### REQUIRED WORK:
Which of the lines in the listing that follows hold "down"? Pull each one out.

### SUPPLIED MATERIAL:
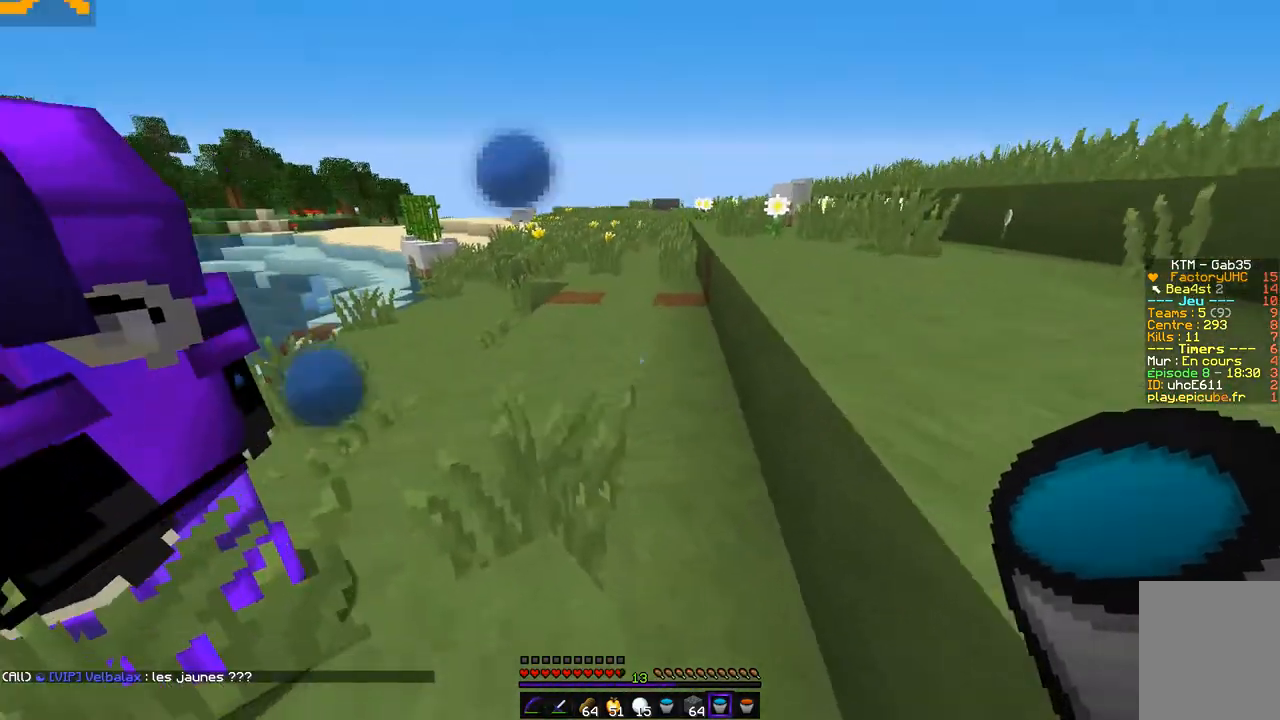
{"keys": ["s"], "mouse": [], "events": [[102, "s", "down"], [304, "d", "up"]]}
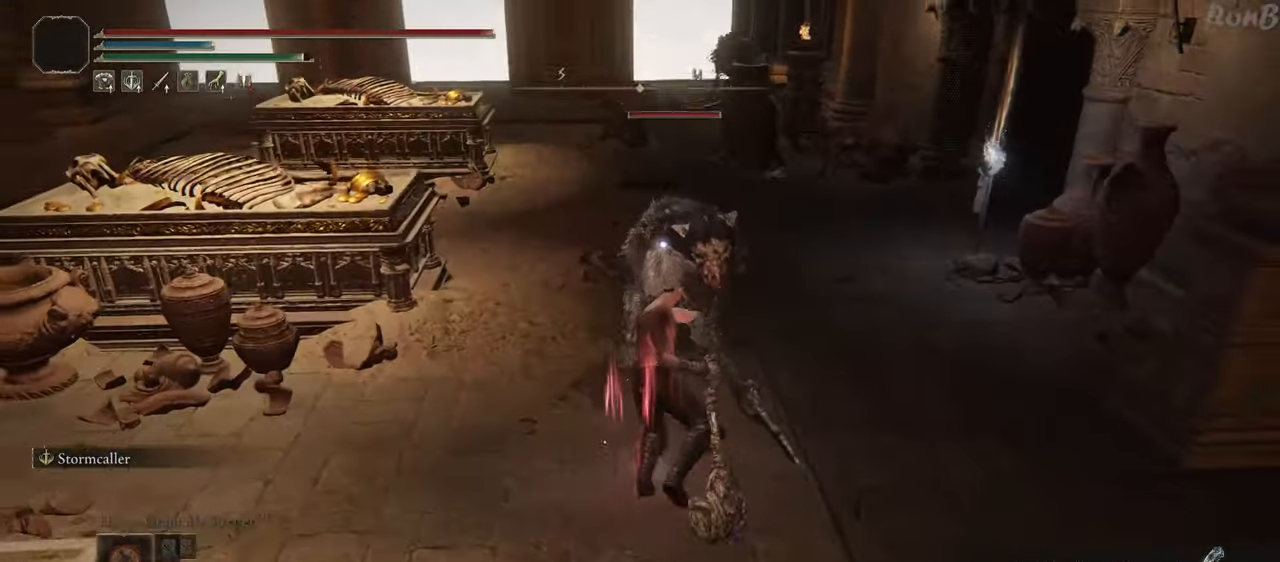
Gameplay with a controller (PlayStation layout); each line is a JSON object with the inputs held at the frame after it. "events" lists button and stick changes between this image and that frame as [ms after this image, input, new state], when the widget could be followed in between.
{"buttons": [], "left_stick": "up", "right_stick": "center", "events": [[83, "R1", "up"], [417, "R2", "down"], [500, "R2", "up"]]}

### REPLY TO THE EXERCISE:
{"keys": ["s"], "mouse": [], "events": [[102, "s", "down"], [304, "d", "up"]]}
{"buttons": [], "left_stick": "up", "right_stick": "center", "events": [[83, "R1", "up"], [417, "R2", "down"], [500, "R2", "up"]]}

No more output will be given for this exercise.